Among the lines below, a stretch begins at the one with "5/22/11 - Sunset Cove Amphitheater" and ends at the one with "Join Rakuten and get cash back". Repeat that stretch exactly, ends included.
── Available records
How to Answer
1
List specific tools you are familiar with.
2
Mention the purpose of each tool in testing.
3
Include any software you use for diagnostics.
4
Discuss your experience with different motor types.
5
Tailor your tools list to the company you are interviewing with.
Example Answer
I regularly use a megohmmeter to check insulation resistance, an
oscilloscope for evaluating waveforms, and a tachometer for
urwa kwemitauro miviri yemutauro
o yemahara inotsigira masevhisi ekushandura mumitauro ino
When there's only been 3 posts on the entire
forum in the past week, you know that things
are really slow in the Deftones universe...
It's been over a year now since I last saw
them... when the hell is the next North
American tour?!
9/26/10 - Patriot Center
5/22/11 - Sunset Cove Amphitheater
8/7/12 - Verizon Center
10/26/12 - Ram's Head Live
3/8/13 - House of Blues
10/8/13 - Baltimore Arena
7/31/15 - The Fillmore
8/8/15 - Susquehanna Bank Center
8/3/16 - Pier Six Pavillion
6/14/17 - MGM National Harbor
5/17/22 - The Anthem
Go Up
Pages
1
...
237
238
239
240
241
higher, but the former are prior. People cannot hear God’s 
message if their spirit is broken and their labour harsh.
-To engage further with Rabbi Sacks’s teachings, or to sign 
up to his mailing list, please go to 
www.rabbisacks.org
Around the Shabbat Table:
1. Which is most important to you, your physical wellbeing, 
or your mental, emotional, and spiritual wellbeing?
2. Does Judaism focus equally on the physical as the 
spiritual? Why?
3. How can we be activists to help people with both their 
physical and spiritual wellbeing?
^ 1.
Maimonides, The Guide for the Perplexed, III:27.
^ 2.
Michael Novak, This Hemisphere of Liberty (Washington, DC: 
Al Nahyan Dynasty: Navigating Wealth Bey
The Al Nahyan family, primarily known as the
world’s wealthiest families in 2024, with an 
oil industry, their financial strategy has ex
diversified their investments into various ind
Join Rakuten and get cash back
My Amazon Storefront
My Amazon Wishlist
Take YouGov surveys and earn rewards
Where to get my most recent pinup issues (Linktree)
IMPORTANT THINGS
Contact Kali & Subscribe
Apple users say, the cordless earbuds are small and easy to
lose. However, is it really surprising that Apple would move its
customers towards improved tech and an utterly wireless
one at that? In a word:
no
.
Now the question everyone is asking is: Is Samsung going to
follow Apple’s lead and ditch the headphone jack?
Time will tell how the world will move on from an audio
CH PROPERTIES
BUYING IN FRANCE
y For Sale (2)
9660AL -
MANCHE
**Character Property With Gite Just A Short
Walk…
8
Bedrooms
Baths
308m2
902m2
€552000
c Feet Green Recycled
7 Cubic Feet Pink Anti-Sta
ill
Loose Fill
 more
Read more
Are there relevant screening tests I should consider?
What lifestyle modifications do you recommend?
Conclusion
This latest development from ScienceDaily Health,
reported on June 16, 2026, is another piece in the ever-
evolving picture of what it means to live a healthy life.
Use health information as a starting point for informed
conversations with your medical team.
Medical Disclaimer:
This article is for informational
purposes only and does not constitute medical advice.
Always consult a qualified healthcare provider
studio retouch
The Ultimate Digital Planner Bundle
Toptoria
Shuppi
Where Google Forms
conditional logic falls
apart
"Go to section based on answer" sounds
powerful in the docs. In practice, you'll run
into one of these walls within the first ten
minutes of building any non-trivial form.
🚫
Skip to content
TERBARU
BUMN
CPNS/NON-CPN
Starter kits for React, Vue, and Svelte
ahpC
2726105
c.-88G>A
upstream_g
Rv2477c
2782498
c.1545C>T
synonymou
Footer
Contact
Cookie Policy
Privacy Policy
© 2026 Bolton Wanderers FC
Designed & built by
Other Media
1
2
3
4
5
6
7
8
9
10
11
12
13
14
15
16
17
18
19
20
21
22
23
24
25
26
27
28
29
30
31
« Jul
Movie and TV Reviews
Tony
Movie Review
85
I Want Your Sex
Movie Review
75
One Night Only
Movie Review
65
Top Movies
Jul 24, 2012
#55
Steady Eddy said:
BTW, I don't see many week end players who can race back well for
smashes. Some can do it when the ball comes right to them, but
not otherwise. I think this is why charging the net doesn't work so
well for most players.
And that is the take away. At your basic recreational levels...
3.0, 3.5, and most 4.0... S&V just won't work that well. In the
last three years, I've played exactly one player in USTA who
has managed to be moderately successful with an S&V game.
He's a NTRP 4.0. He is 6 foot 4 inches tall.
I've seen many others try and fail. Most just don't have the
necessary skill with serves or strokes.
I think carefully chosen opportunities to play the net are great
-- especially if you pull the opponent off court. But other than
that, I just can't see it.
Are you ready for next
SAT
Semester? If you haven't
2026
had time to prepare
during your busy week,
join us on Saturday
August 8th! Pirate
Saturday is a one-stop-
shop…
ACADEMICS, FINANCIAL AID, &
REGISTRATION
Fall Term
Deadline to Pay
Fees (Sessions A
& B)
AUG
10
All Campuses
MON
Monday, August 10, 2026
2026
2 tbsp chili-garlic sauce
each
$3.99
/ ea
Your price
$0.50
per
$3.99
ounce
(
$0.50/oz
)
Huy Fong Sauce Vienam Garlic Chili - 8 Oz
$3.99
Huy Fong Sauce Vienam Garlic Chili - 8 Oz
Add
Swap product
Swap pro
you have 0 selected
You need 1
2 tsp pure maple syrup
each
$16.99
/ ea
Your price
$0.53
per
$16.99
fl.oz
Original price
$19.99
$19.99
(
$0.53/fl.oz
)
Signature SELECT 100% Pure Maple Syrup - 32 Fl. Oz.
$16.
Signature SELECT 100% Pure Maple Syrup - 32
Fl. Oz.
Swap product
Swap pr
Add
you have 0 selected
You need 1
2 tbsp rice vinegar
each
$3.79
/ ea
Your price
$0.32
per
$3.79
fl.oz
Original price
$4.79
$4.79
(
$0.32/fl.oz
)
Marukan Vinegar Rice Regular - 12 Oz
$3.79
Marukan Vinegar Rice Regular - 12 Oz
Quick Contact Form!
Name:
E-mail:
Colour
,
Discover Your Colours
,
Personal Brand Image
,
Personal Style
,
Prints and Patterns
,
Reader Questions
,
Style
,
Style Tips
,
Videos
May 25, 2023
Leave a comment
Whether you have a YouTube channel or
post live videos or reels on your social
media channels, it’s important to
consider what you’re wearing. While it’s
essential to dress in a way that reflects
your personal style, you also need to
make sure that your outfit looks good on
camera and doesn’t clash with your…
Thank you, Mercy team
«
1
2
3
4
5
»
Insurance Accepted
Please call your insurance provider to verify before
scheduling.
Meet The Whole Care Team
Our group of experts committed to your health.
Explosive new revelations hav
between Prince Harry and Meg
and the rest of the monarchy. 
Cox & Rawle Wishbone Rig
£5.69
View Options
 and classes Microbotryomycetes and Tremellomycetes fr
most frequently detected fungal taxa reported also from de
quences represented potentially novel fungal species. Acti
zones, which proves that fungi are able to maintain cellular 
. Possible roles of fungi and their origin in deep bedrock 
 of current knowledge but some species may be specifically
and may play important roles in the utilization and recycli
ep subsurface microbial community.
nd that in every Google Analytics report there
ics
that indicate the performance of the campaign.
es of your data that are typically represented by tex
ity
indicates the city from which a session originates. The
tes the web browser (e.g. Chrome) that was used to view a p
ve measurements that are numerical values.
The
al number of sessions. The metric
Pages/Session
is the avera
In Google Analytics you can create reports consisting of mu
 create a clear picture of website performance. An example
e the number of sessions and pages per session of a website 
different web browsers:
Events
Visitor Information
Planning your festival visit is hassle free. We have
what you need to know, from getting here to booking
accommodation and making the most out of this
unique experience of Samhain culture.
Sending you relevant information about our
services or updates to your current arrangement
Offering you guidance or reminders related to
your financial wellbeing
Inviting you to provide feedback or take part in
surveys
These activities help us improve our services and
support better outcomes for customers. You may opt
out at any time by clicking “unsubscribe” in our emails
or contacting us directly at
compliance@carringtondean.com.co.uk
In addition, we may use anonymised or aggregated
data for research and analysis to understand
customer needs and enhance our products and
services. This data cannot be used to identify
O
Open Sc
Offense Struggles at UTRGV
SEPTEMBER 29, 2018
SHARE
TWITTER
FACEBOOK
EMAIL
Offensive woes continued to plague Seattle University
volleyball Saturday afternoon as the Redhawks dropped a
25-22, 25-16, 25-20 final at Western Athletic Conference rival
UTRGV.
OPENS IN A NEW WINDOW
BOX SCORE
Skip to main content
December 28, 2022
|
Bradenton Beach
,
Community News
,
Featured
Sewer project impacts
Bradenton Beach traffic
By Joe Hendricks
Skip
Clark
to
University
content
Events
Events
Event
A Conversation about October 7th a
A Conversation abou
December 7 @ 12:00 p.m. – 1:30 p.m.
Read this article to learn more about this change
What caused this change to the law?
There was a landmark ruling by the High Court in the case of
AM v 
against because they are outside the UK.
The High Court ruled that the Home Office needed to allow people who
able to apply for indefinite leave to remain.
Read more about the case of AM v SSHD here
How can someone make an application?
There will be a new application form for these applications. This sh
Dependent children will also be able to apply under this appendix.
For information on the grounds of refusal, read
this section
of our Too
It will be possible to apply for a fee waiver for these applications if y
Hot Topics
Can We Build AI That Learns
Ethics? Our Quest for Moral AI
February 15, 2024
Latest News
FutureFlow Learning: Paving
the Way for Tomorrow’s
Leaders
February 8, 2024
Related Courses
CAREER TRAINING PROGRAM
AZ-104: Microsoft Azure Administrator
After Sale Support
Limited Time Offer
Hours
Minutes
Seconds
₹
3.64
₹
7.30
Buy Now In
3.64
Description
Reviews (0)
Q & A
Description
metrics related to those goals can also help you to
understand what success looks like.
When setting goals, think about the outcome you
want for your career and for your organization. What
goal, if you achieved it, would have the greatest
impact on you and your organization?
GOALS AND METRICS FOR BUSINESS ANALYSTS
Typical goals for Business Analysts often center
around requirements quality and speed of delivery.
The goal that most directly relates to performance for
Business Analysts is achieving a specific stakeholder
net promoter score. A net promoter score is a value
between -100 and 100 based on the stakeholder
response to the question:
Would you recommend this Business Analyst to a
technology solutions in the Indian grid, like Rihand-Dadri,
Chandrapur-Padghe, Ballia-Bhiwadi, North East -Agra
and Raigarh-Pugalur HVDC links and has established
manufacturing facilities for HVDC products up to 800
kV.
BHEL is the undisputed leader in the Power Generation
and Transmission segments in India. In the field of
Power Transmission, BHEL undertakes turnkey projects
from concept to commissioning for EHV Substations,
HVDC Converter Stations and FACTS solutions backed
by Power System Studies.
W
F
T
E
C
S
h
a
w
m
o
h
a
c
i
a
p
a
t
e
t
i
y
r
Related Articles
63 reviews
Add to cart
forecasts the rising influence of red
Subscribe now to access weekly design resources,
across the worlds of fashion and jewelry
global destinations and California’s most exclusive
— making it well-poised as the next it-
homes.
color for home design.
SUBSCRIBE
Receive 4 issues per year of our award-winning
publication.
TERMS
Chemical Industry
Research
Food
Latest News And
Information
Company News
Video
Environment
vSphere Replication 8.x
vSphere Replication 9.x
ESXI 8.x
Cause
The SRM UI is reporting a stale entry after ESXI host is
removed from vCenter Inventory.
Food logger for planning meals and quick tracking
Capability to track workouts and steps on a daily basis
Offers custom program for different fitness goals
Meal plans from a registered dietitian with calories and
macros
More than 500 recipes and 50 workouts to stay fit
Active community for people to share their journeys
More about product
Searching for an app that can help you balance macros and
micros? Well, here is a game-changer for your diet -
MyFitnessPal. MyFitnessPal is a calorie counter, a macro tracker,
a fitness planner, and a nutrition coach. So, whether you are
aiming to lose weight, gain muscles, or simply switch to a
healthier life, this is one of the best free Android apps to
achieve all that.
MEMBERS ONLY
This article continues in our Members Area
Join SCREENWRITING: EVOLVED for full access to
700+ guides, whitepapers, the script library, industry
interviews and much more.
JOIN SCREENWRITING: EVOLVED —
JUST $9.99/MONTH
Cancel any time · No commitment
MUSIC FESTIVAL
────
### Response below
5/22/11 - Sunset Cove Amphitheater
8/7/12 - Verizon Center
10/26/12 - Ram's Head Live
3/8/13 - House of Blues
10/8/13 - Baltimore Arena
7/31/15 - The Fillmore
8/8/15 - Susquehanna Bank Center
8/3/16 - Pier Six Pavillion
6/14/17 - MGM National Harbor
5/17/22 - The Anthem
Go Up
Pages
1
...
237
238
239
240
241
higher, but the former are prior. People cannot hear God’s 
message if their spirit is broken and their labour harsh.
-To engage further with Rabbi Sacks’s teachings, or to sign 
up to his mailing list, please go to 
www.rabbisacks.org
Around the Shabbat Table:
1. Which is most important to you, your physical wellbeing, 
or your mental, emotional, and spiritual wellbeing?
2. Does Judaism focus equally on the physical as the 
spiritual? Why?
3. How can we be activists to help people with both their 
physical and spiritual wellbeing?
^ 1.
Maimonides, The Guide for the Perplexed, III:27.
^ 2.
Michael Novak, This Hemisphere of Liberty (Washington, DC: 
Al Nahyan Dynasty: Navigating Wealth Bey
The Al Nahyan family, primarily known as the
world’s wealthiest families in 2024, with an 
oil industry, their financial strategy has ex
diversified their investments into various ind
Join Rakuten and get cash back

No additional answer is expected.